In the summer of 2014, Kuschner met with Wilder Principal Victoria Hazlett, and the program supervisor at the Westerville Senior Center, to discuss initiating the program that fall.

“When we asked for volunteers, we expected maybe 10 to show up. But 30 people came to the first meeting,” he said.

One of the volunteers, Mary Sue Blevins, said she has been working with the same student since the beginning of the school year and is starting to see progress.

“I always come on Wednesdays and work with William. He has some struggles but I can tell he’s doing better. It’s been a slow process but I’ve really enjoyed it,” she said.

The Pioneer Pals hopes to branch out their volunteering to other schools in the future.

Kim Wickham, an instructional coach at Wilder, said sometimes in the classroom, struggling readers can hide in the back of the room or they might not be reading at home.

But, with tutoring like this, they can get the help they need, meet an adult role model and have fun while learning, she said.

First-grade teacher Kate Stenger said she loves the program because she knows her students are spending time reading one-on-one.

“With over 25 students in my classroom, I can only read with them in groups,” she said. “With the volunteers, it’s been so beneficial to all of our kids. It provides extra support for them and helps them go farther in their reading.”

In addition, a group of members of the Grace Polaris Church volunteer during their lunch breaks to read with students.

Church member Allison Jenkins said she comes to Wilder on her lunch break and meets with second-grader Christopher Litteral. They sit in the library as he stacks Fritos onto his peanut butter and jelly sandwich and Jenkins reads a chapter book aloud to him, asking him questions along the way.
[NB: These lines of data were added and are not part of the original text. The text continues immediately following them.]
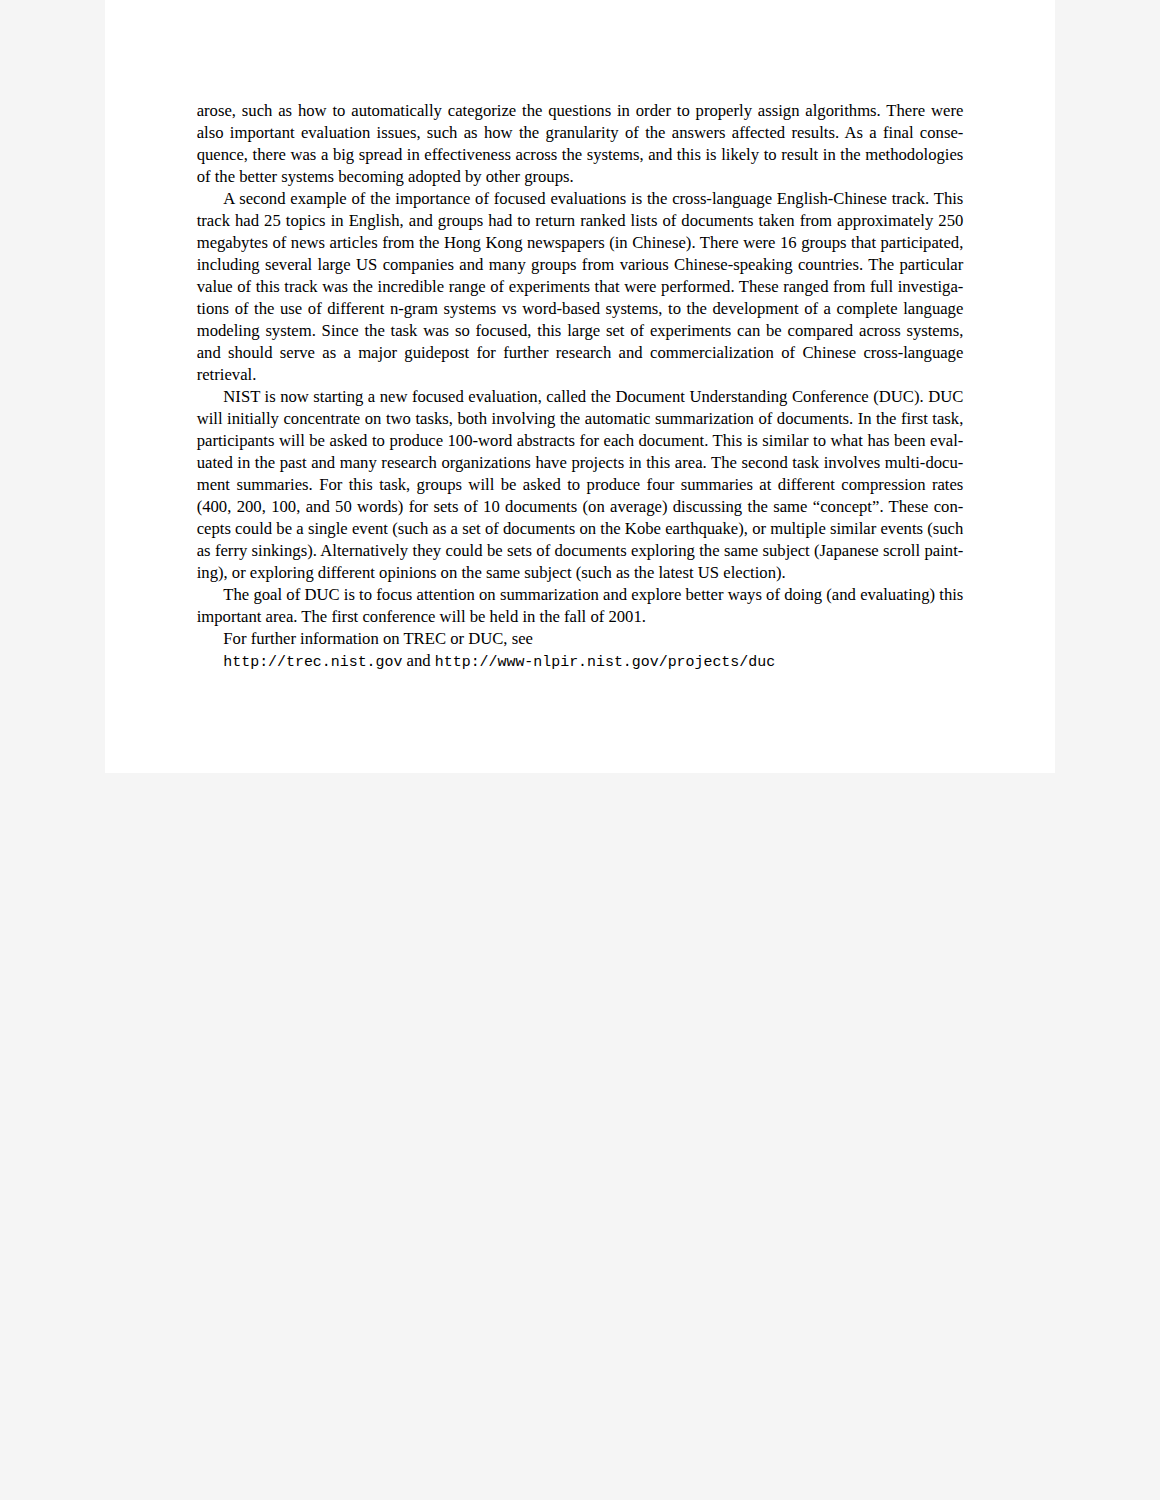arose, such as how to automatically categorize the questions in order to properly assign algorithms. There were also important evaluation issues, such as how the granularity of the answers affected results. As a final consequence, there was a big spread in effectiveness across the systems, and this is likely to result in the methodologies of the better systems becoming adopted by other groups.
A second example of the importance of focused evaluations is the cross-language English-Chinese track. This track had 25 topics in English, and groups had to return ranked lists of documents taken from approximately 250 megabytes of news articles from the Hong Kong newspapers (in Chinese). There were 16 groups that participated, including several large US companies and many groups from various Chinese-speaking countries. The particular value of this track was the incredible range of experiments that were performed. These ranged from full investigations of the use of different n-gram systems vs word-based systems, to the development of a complete language modeling system. Since the task was so focused, this large set of experiments can be compared across systems, and should serve as a major guidepost for further research and commercialization of Chinese cross-language retrieval.
NIST is now starting a new focused evaluation, called the Document Understanding Conference (DUC). DUC will initially concentrate on two tasks, both involving the automatic summarization of documents. In the first task, participants will be asked to produce 100-word abstracts for each document. This is similar to what has been evaluated in the past and many research organizations have projects in this area. The second task involves multi-document summaries. For this task, groups will be asked to produce four summaries at different compression rates (400, 200, 100, and 50 words) for sets of 10 documents (on average) discussing the same “concept”. These concepts could be a single event (such as a set of documents on the Kobe earthquake), or multiple similar events (such as ferry sinkings). Alternatively they could be sets of documents exploring the same subject (Japanese scroll painting), or exploring different opinions on the same subject (such as the latest US election).
The goal of DUC is to focus attention on summarization and explore better ways of doing (and evaluating) this important area. The first conference will be held in the fall of 2001.
For further information on TREC or DUC, see
http://trec.nist.gov and http://www-nlpir.nist.gov/projects/duc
“Now, do you remember why this character is called ‘Cam’?” she asks.

“Because he likes cameras!” Christopher answers.

Jenkins said she really enjoys getting to know the students and watching their reading improve.
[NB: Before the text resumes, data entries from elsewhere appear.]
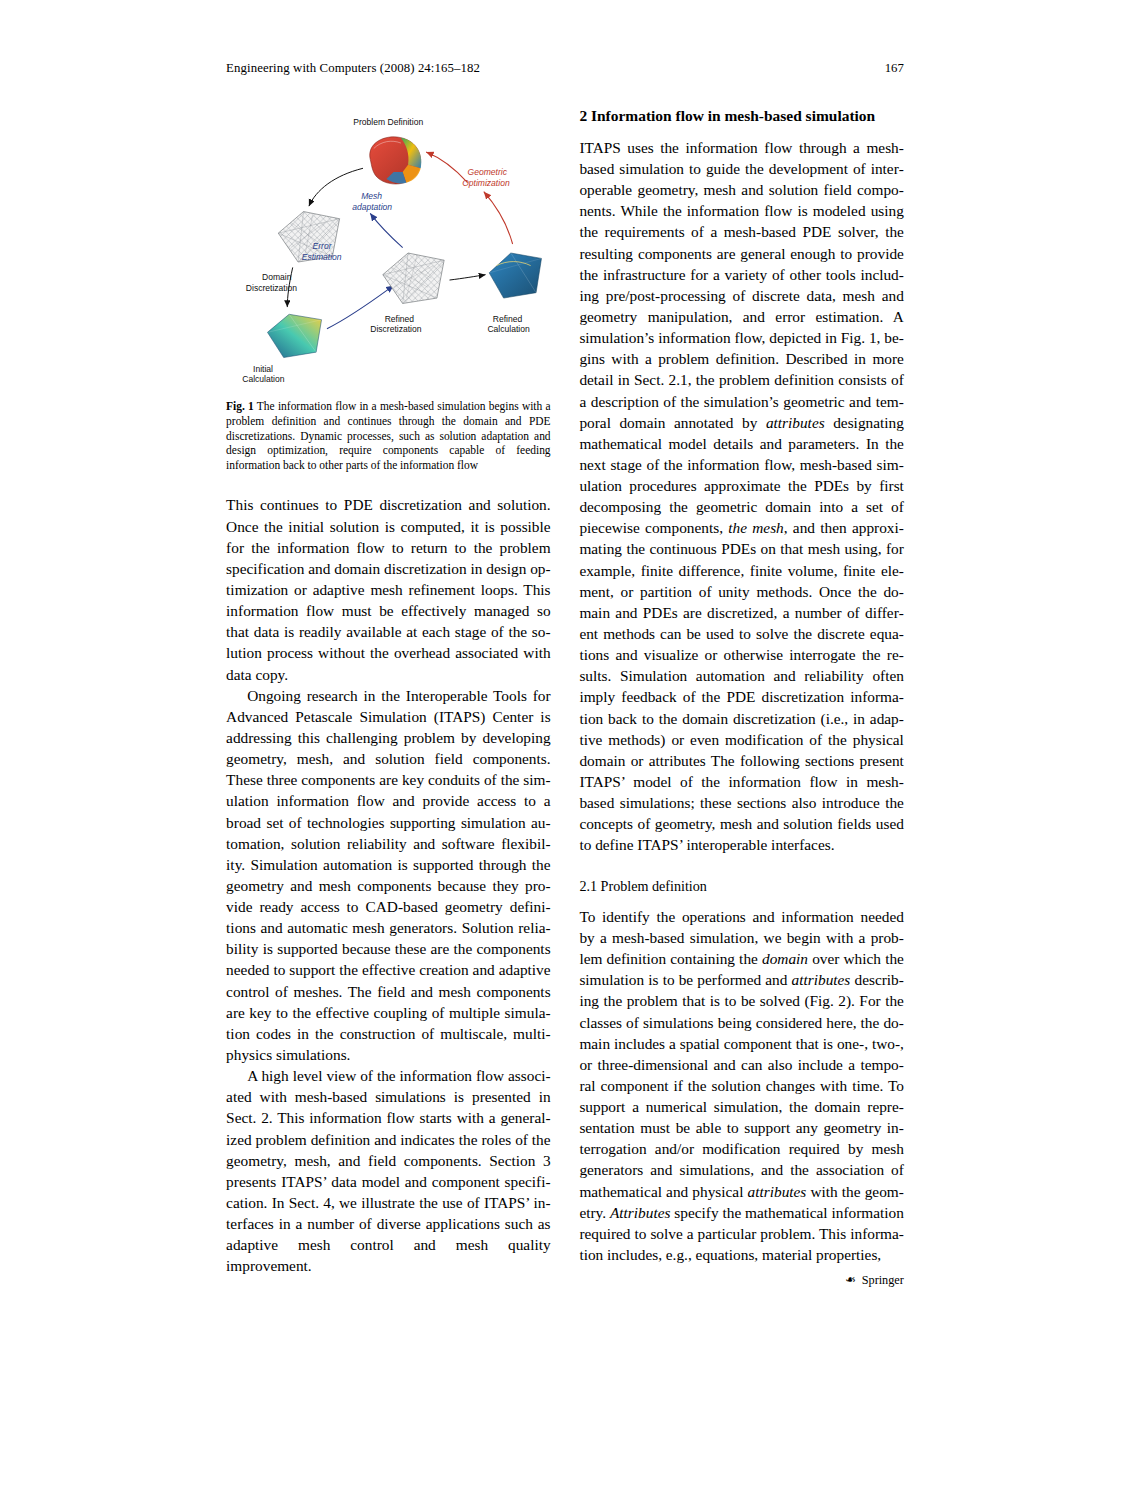Engineering with Computers (2008) 24:165–182
167
Problem Definition Geometric Optimization Mesh adaptation Domain Discretization Initial Calculation Error Estimation Refined Discretization Refined Calculation
Fig. 1 The information flow in a mesh-based simulation begins with a problem definition and continues through the domain and PDE discretizations. Dynamic processes, such as solution adaptation and design optimization, require components capable of feeding information back to other parts of the information flow
This continues to PDE discretization and solution. Once the initial solution is computed, it is possible for the information flow to return to the problem specification and domain discretization in design optimization or adaptive mesh refinement loops. This information flow must be effectively managed so that data is readily available at each stage of the solution process without the overhead associated with data copy.
Ongoing research in the Interoperable Tools for Advanced Petascale Simulation (ITAPS) Center is addressing this challenging problem by developing geometry, mesh, and solution field components. These three components are key conduits of the simulation information flow and provide access to a broad set of technologies supporting simulation automation, solution reliability and software flexibility. Simulation automation is supported through the geometry and mesh components because they provide ready access to CAD-based geometry definitions and automatic mesh generators. Solution reliability is supported because these are the components needed to support the effective creation and adaptive control of meshes. The field and mesh components are key to the effective coupling of multiple simulation codes in the construction of multiscale, multiphysics simulations.
A high level view of the information flow associated with mesh-based simulations is presented in Sect. 2. This information flow starts with a generalized problem definition and indicates the roles of the geometry, mesh, and field components. Section 3 presents ITAPS’ data model and component specification. In Sect. 4, we illustrate the use of ITAPS’ interfaces in a number of diverse applications such as adaptive mesh control and mesh quality improvement.
2 Information flow in mesh-based simulation
ITAPS uses the information flow through a mesh-based simulation to guide the development of interoperable geometry, mesh and solution field components. While the information flow is modeled using the requirements of a mesh-based PDE solver, the resulting components are general enough to provide the infrastructure for a variety of other tools including pre/post-processing of discrete data, mesh and geometry manipulation, and error estimation. A simulation’s information flow, depicted in Fig. 1, begins with a problem definition. Described in more detail in Sect. 2.1, the problem definition consists of a description of the simulation’s geometric and temporal domain annotated by attributes designating mathematical model details and parameters. In the next stage of the information flow, mesh-based simulation procedures approximate the PDEs by first decomposing the geometric domain into a set of piecewise components, the mesh, and then approximating the continuous PDEs on that mesh using, for example, finite difference, finite volume, finite element, or partition of unity methods. Once the domain and PDEs are discretized, a number of different methods can be used to solve the discrete equations and visualize or otherwise interrogate the results. Simulation automation and reliability often imply feedback of the PDE discretization information back to the domain discretization (i.e., in adaptive methods) or even modification of the physical domain or attributes The following sections present ITAPS’ model of the information flow in mesh-based simulations; these sections also introduce the concepts of geometry, mesh and solution fields used to define ITAPS’ interoperable interfaces.
2.1 Problem definition
To identify the operations and information needed by a mesh-based simulation, we begin with a problem definition containing the domain over which the simulation is to be performed and attributes describing the problem that is to be solved (Fig. 2). For the classes of simulations being considered here, the domain includes a spatial component that is one-, two-, or three-dimensional and can also include a temporal component if the solution changes with time. To support a numerical simulation, the domain representation must be able to support any geometry interrogation and/or modification required by mesh generators and simulations, and the association of mathematical and physical attributes with the geometry. Attributes specify the mathematical information required to solve a particular problem. This information includes, e.g., equations, material properties,
❧ Springer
“We always assume someone else is going to volunteer and we think we are too busy,” she said. “But, I made a commitment to help Christopher and so now I arrange my work schedule so I can honor that commitment.”

The volunteers’ sacrifices do not go unnoticed by school staff.

“The generosity of their time and talent is so amazing and inspirational. They are such lovely people to give themselves to us like that,” Wickham said.

The Rev. Dustin Speaks, pastor at Grace Polaris, tutors second-grader Brianna Slone. He recently helped her read the American Girl book she received for Christmas.

The girl reminds Speaks that, “I’m really good at reading. In first grade, I was bad at reading. But now I just finished reading the bonus words for second grade.”

Together, they read slowly down the page of her book, pausing to point out mispronunciations.

Speaks also helps a fourth-grade student who recently moved to America. He helps him with reading and they also do activities such as counting plastic coins to help him learn American currency.

Even home-schooled students, such as freshman Danny Coffy, help Wilder students with their reading.

“I started volunteering last semester and it’s a lot of fun,” Coffy said. “Now, the student I’m working with is reading fluently and has almost read every book in his grade level.”

Wickham said no matter who the volunteer is, the goal is to build a relationship and read together. “We want students to learn to enjoy reading and also be able to read a book at their level one-on-one with their volunteer there to support them.”